Jeremy Corbyn, closet Tory

He must be.

Even Harold Wilson wasn’t this Red. Corbyn is the extreme, the epitome of the illusion that Tories have of the mad Left. Oh sure, the mad ones are real but kept in place by Labour until the time comes to kill them all but shh, don’t tell them about that. A look at history would explain but they don’t get taught that any more.

Corbyn has picked Kerry McCarthy as his farming shadow monster. I am probably still banned from her blog but might go back in a different skin. She hates us all. We eat things.

He has declared that benefits should be unlimited because the current cap of twice my income is not good enough for his workshy voters. I could get twice as much by doing fuck all? I’m in, Jeremy. Where will you get your tax from now? The obvious flaw in the plan evidently eludes the socialist mind, as usual.

My father was a coal miner. Our local MP at the time was one Neil Kinnock, who my father knew personally and I learned some imaginative insults at a very young age because of this. Kinnock nearly made a miner vote not-Labour.

That’s something even Thatcher never managed to achieve.

I remember Harold Wilson, the shabby coat and pipe guy. He looked like the weirdo at the end of the street we kids all avoided but came across as a man of the people. In hindsight, he was a commie arse but let’s be fair, he hid it well.

There was Michael Foot, a leg-end in his time. He looked and sounded like the crazed brother of Worzel Gummidge that the family kept in the basement and pretended didn’t exist.

Kinnock, Foot, even Moribund. The Corbyn creature polls below them all.

This is not a real socialist. This is a Tory caricature of a socialist. A monster made to make Labour unelectable forever.

Even if the Cameroid had non-consensual sex with a porcine corpse, this would not put one vote Labour’s way.

Corbyn will be hailed as a hero in future Tory annals. In the meantime, let’s just watch the show.

It’s entertaining, so far.


16 thoughts on “Jeremy Corbyn, closet Tory

  1. I know one or two loonie lefties. They’re all well educated, public school types who wish to change the world for the better. Thing is they are so up their own arse with their leftie ideology, they are blind to the real world, especially what’s coming out of the middle east. On the one hand they promote the feminist and homosexual agenda and human rights. On the other, they open the door to a bunch of fanatics who hate women and gays. You just couldn’t make it up….

    Corbyn, on the telly, sounds so plausible, so likeable. I could have him round for tea and I’m sure we’d get on. He might yet get in, in 2020, because the ordinary British voter will be so sick of CallmeDave and his duplicitous bunch of nerds, that they’ll vote for anyone in desperation. But could he cope????

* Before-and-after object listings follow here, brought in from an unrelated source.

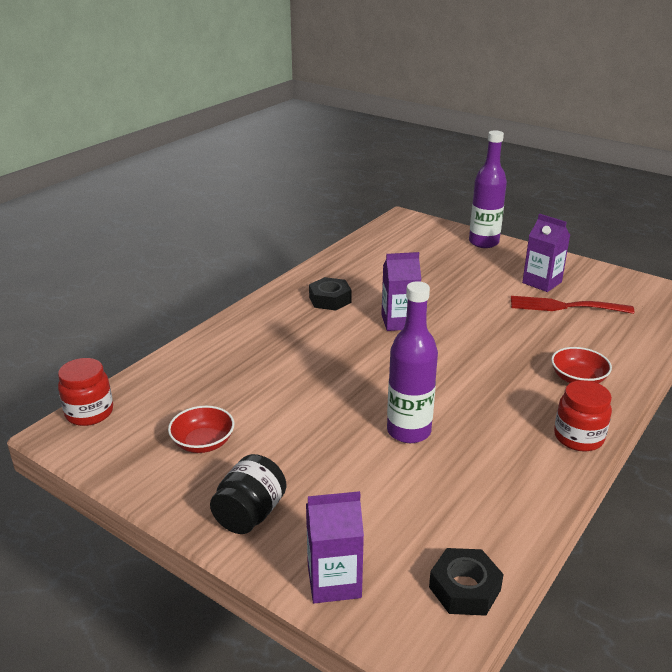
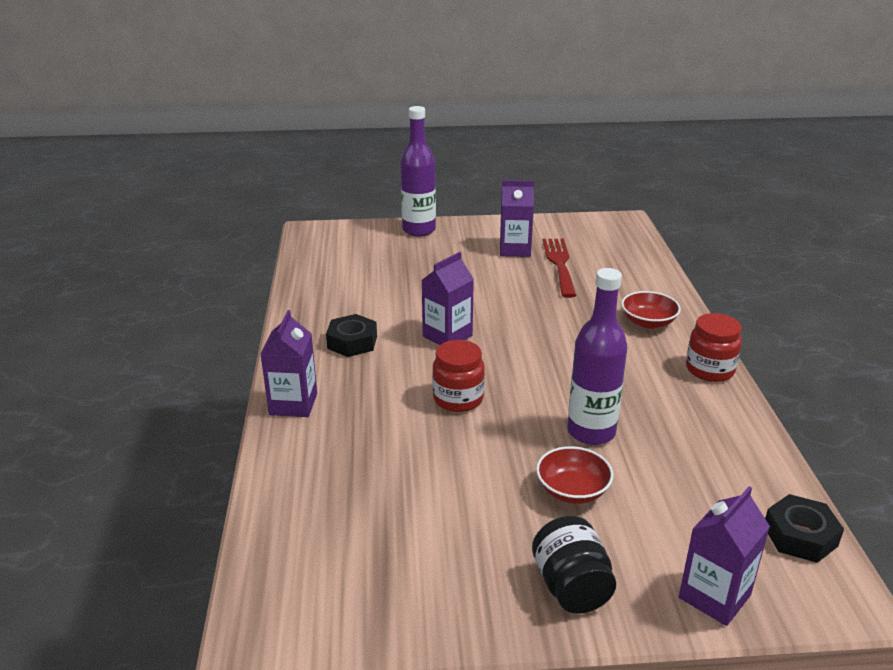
camera: 40 degrees left, 0 degrees up
red jar [58,358,113,426] -> red jar moved to [432,340,485,412]
red bowl [168,406,234,453] -> red bowl moved to [536,446,613,504]
red fork [511,296,634,314] -> red fork turned 120 degrees clockwise [543,239,576,298]
none -> purple carton [260,310,317,417]

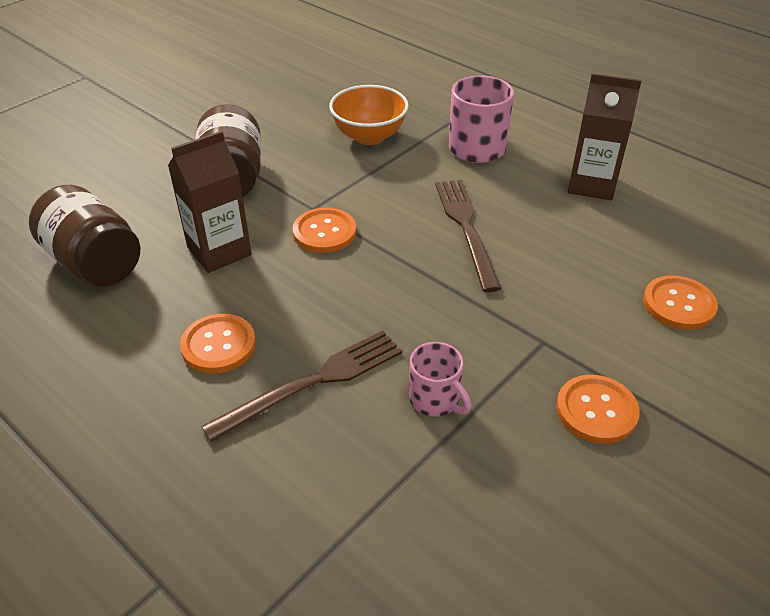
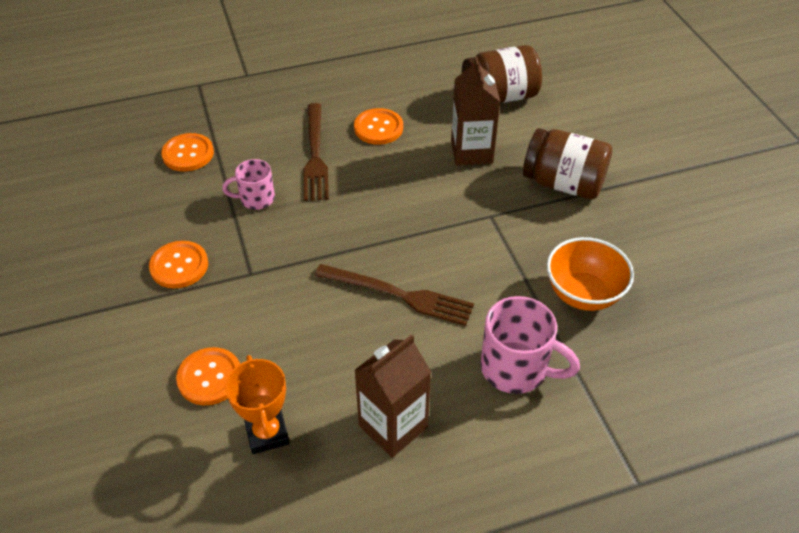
camera: 120 degrees right, 5 degrees up
orange button [293,208,356,253] -> orange button moved to [161,133,214,172]
none -> orange trophy [225,355,290,454]

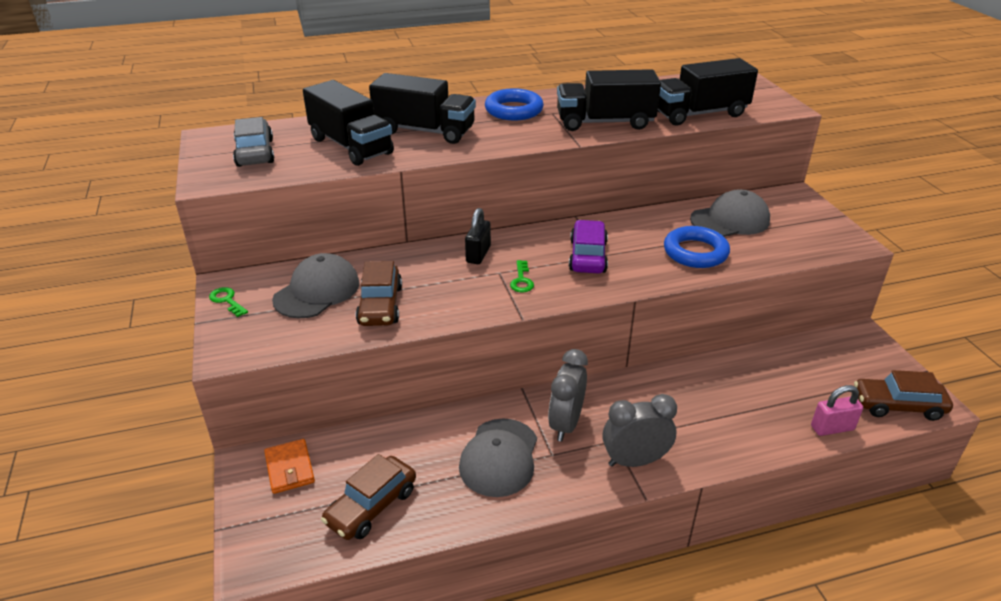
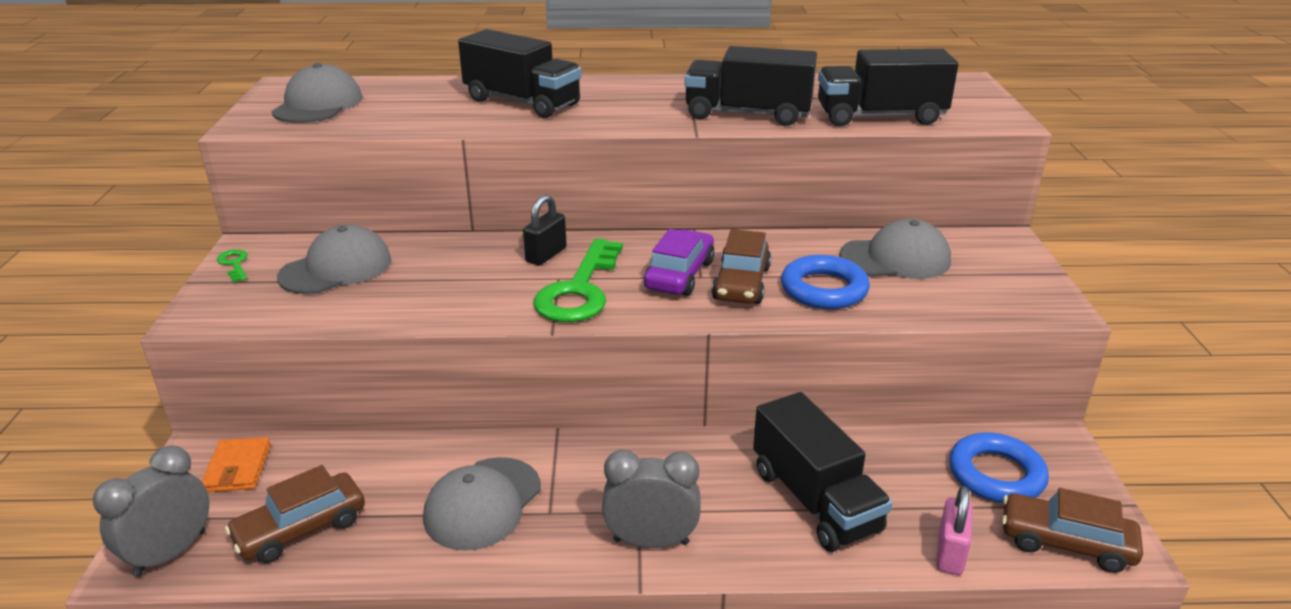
camera: 15 degrees right, 5 degrees down
grey car [233,117,274,167] -> grey cap [271,63,362,123]
black truck [303,80,394,166] -> black truck moved to [753,392,892,552]
brown car [356,261,402,326] -> brown car moved to [712,229,771,304]
blue ring [485,88,544,121] -> blue ring moved to [949,433,1049,503]
green key [510,260,534,293] -> green key [533,239,623,322], size x2.31
grey clock [548,349,588,441] -> grey clock moved to [93,446,209,577]
pink padlock [811,385,863,436] -> pink padlock turned 75 degrees counterclockwise [936,486,973,575]

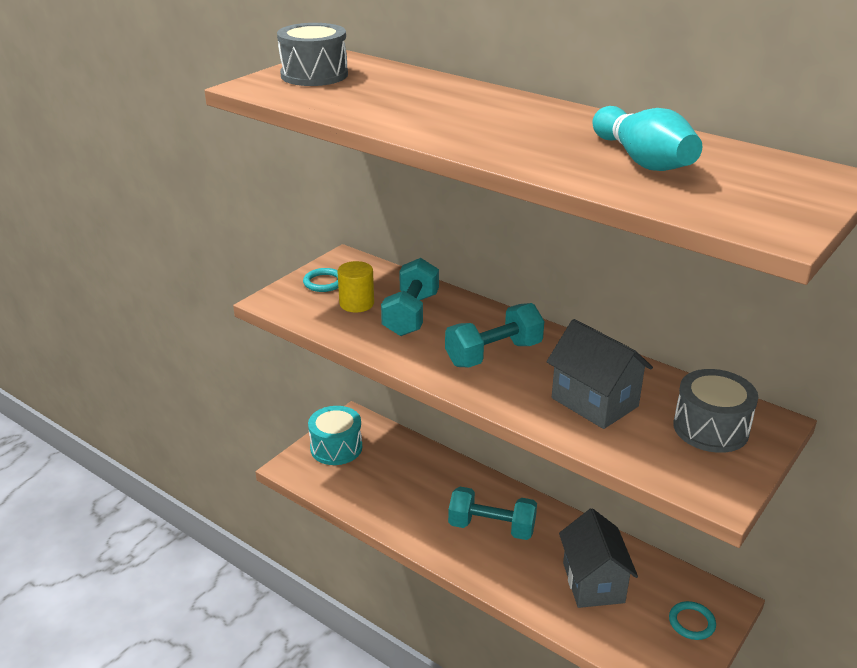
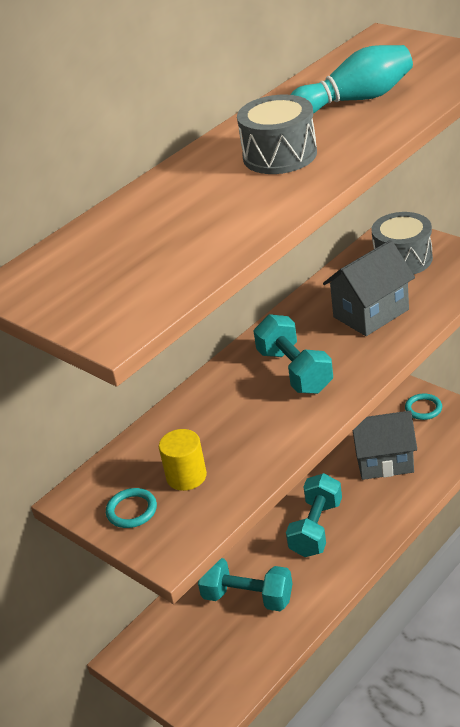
camera: 80 degrees left, 5 degrees up
grey drum [277,23,348,86] -> grey drum moved to [237,95,317,174]
turquoise drum [308,406,362,465] -> none
turquoise dumbbell [381,258,439,336] -> turquoise dumbbell moved to [198,558,293,611]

    The future doesn’t bear thinking about. God help us all.

    Liked by 1 person

    • Yep, the very same lefties who sought to have one Mike Tyson denied a short terms visa because he was a convicted rapist are welcoming hordes of god-knows-who, with a mentality from the middle ages.

      What could go wrong?

      Liked by 1 person

      • Hey, it’s all part of the plan. Divide and conquer. Water down the indigenous population until it’s so dilute that it can’t put up any resistance. Once they establish a situation of permanent internal strife that is occupying everyone, we can then be inextricably absorbed into the EU superstate without anyone noticing.

        Liked by 1 person

  2. Corbyn is an elected MP. I think he’s underestimated.

    Despite the daily media character assassination attempts, so far he is staying on the path he’s set, whether anyone agrees with it or not.

    We should give him time to settle down and develop some effective opposition to the dreadful Camborne monster, which has no principles, policies or morals.

    Liked by 1 person

      • Ah, but has he integrity? He is if nothing else a professional politician with all the baggage that accrues. It’s all he’s ever done. Do you really think he’s any different to the rest of the motley crew in Westminster?

        He’s an Islington luvvie by the looks of it, so I’m sceptical about his motives.

        Liked by 1 person

    • Effective parliamentary opposition works on the unspoken message of “Listen to us talk some sense, or next election we’ll be replacing you!”.

      When the opposition are slightly less popular than bubonic plague, this doesn’t work very well.


  3. Corbyn’s great great grandfather James Sargeant was the despotic master of Farnham Union Workhouse, possibly the very worst in England. Perhaps it’s in the genes to reduce us all to penury and worse.